MSG seçimleri gerçekleştirildi cumartesi günü ve Candan Erçetin Garo Mafyan’ı 121 fark oyla geçerek başkanlığa seçildi. İlgili haberi okumak için tıklayınız.
Candan Erçetin ile 13 yıllık başkan Garo Mafyan arasında kıyasıya geçen rekabeti birebir izleyen CRI Türk FM genel müdürü Doç. Dr. Michael Kuyucu sosyal medya hesabından yaşananları dile getirdi.

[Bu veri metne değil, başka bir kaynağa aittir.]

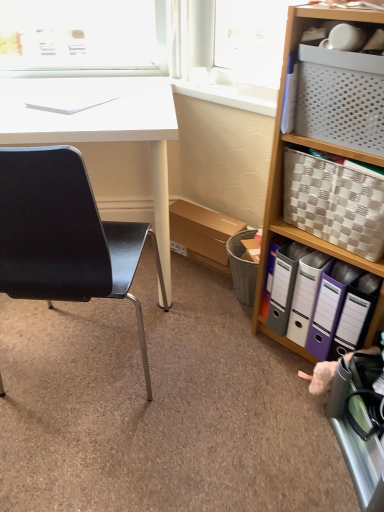
Question: From the image's perspective, is white glossy desk at left located above white plastic window sill at upper center?

Choices:
 (A) yes
 (B) no

Answer: (B)

Question: Would you consider white glossy desk at left to be distant from white plastic window sill at upper center?

Choices:
 (A) yes
 (B) no

Answer: (B)

Question: Is white glossy desk at left facing away from white plastic window sill at upper center?

Choices:
 (A) yes
 (B) no

Answer: (B)

Question: From a real-world perspective, is white glossy desk at left physically below white plastic window sill at upper center?

Choices:
 (A) no
 (B) yes

Answer: (B)

Question: Does white glossy desk at left have a lesser width compared to white plastic window sill at upper center?

Choices:
 (A) yes
 (B) no

Answer: (B)

Question: Does white glossy desk at left have a smaller size compared to white plastic window sill at upper center?

Choices:
 (A) no
 (B) yes

Answer: (A)

Question: From the image's perspective, would you say white woven basket at right is shown under white glossy desk at left?

Choices:
 (A) no
 (B) yes

Answer: (B)

Question: Is white woven basket at right at the left side of white glossy desk at left?

Choices:
 (A) yes
 (B) no

Answer: (B)

Question: Is white woven basket at right closer to camera compared to white glossy desk at left?

Choices:
 (A) yes
 (B) no

Answer: (A)

Question: Are white woven basket at right and white glossy desk at left beside each other?

Choices:
 (A) no
 (B) yes

Answer: (A)

Question: Is white woven basket at right at the right side of white glossy desk at left?

Choices:
 (A) no
 (B) yes

Answer: (B)

Question: From a real-world perspective, is white woven basket at right physically below white glossy desk at left?

Choices:
 (A) yes
 (B) no

Answer: (B)

Question: From the image's perspective, does black matte chair at left appear lower than white woven basket at right?

Choices:
 (A) yes
 (B) no

Answer: (A)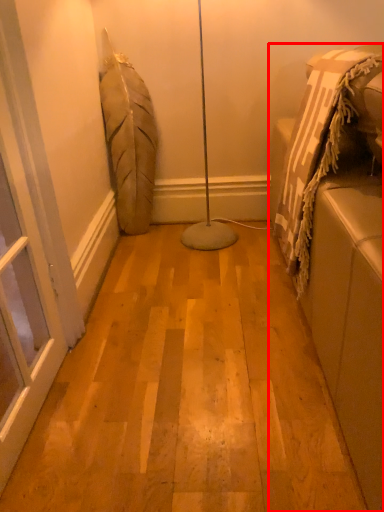
Question: Observing the image, what is the correct spatial positioning of furniture (annotated by the red box) in reference to screen door?

Choices:
 (A) left
 (B) right

Answer: (B)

O günkü durumu isim vermeden anlatan Kuyucu, seçimler için “Cumhurbaşkanlığı seçimlerinde dahi yaşanmayan bir kutuplaşma gördüm, aslında orada mecliste yaşanan CHP ile AKP’nin savaşını gördüm” dedi.
İşte Michael Kuyucu’nun MSG seçimine dair gözlemleri;
Bugün MSG adlı müzik meslek birliğinin yönetim seçimlerini baştan sona izledim.
Önce o seçim komedisinden utandım, sonra bir iletişimci olarak ders çıkardım. Cumhurbaşkanlığı seçimlerinde dahi yaşanmayan bir kutuplaşma gördüm, aslında orada mecliste yaşanan CHP ile AKP’nin savaşını gördüm.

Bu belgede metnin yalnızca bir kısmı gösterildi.